Vaginal ultrasound scan image of the urinary bladder after an attempt to completely empty the bladder. The examination was carried out with a LOGIQ S7® ultrasound machine (GE Healthcare, Chicago, IL, USA). PVRU represents the post-void residual urine volume (hyperechoic), inside the urinary bladder (dashed white line), while UR is the urethral length (arrow - 3.66 cm). PVRU post-void residual urine

Fig. 2
figure 2

The dilatation process was initiated by lidocaine-containing jelly insertion (a), and was followed by the administration of rigid metallic Hegar sticks penetrating the external and the internal os of the urethra (b). Urethral length was assessed preoperatively with a vaginal ultrasound scan. The step-by-step dilatation was carried out until Ch39 (Hegar 13 mm – c)

Fig. 3
figure 3

Intraoperative rigid uretrocystoscopy was carried out before and after the dilatation process (a). Significant stricture of the midurathral segment was visualized (b)

Discussion

Here, we present a case of a patient with female urethral stricture (FUS) with storage and urinary symptoms (150 mL post-void residual urine preoperatively), which was successfully treated with extreme urethral dilation (Ch39). Urethral dilation is the benchmark of the management of FUS, however, available data on the method in the current literature is limited. Although the majority of available literature describes female urethral dilation until Ch 30 (10 mm) [4], based on our unpublished results and observations, this was found to be less effective, therefore we decided to proceed further with the dilation. The advantage of this method is that it is easy to carry out, and has been reported to have low intra-and postoperative complication rate, and can be performed in a 1-day surgery setting with low medical costs. The disadvantage of the approach includes potential complications during the intervention, such as urethral microrupture, which can lead to a UTI, therefore we suggest intraoperative combined antibiotic prophylaxis. We also recommend a gentle saggital downward push of the dilatators during penetrance of the urethra in order to ease and relax the pubourethral ligament, as described by Petros and Ulmsted [5], and to facilitate the urine outflow. A weak point of the method is that limited information is currently available on the effectiveness rate.
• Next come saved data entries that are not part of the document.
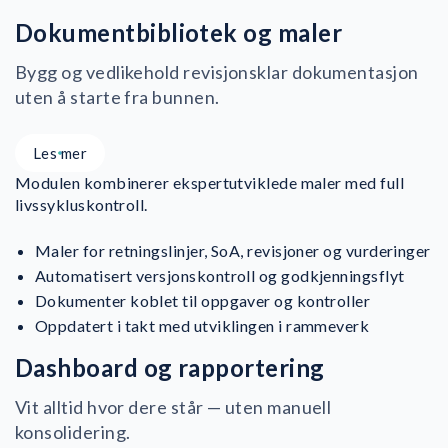
Dokumentbibliotek og maler
Bygg og vedlikehold revisjonsklar dokumentasjon
uten å starte fra bunnen.
Les mer
Modulen kombinerer ekspertutviklede maler med full
livssykluskontroll.
Maler for retningslinjer, SoA, revisjoner og vurderinger
Automatisert versjonskontroll og godkjenningsflyt
Dokumenter koblet til oppgaver og kontroller
Oppdatert i takt med utviklingen i rammeverk
Dashboard og rapportering
Vit alltid hvor dere står — uten manuell
konsolidering.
While Romman et al. reported 51% success rate, Smith et al. published 57% success rate during follow-up of 21 months [6, 7]. Other surgical options include vaginal, or labial flaps, and also vaginal and oral mucosa grafts [8]. Vaginal flaps first described in 1989 by Blavas et al. [9]. These techniques use “U” or “C-shaped” vaginal flaps to reconstruct the urethra, and were reported to have a success rate of 80–100% [10, 11]. Another therapy option would be vaginal graft urethroplasty, which has, based on the limited available data, a success rate ranging from 75 to 100% during a mean follow-up between 15 and 24 months [12,13,14]. Use of buccal or lingual mucosa grafts are also looking to be a promising surgical approach to treat FUS, but missing long-term data, and studies with a large number of participants are currently missing.

Conclusions

According to the literature, urethral dilatation remains the cornerstone of PBNO treatment, despite its success rate. We believe that urethral dilatation should not be terminated at Ch30, and the urethra should be and can be further dilated until 13 mm. Since we only present a single case, long-term studies with a large number of participants are necessary to confirm our theory, as well as a correlation analysis between the post-void urine volume and the gauge of the dilation.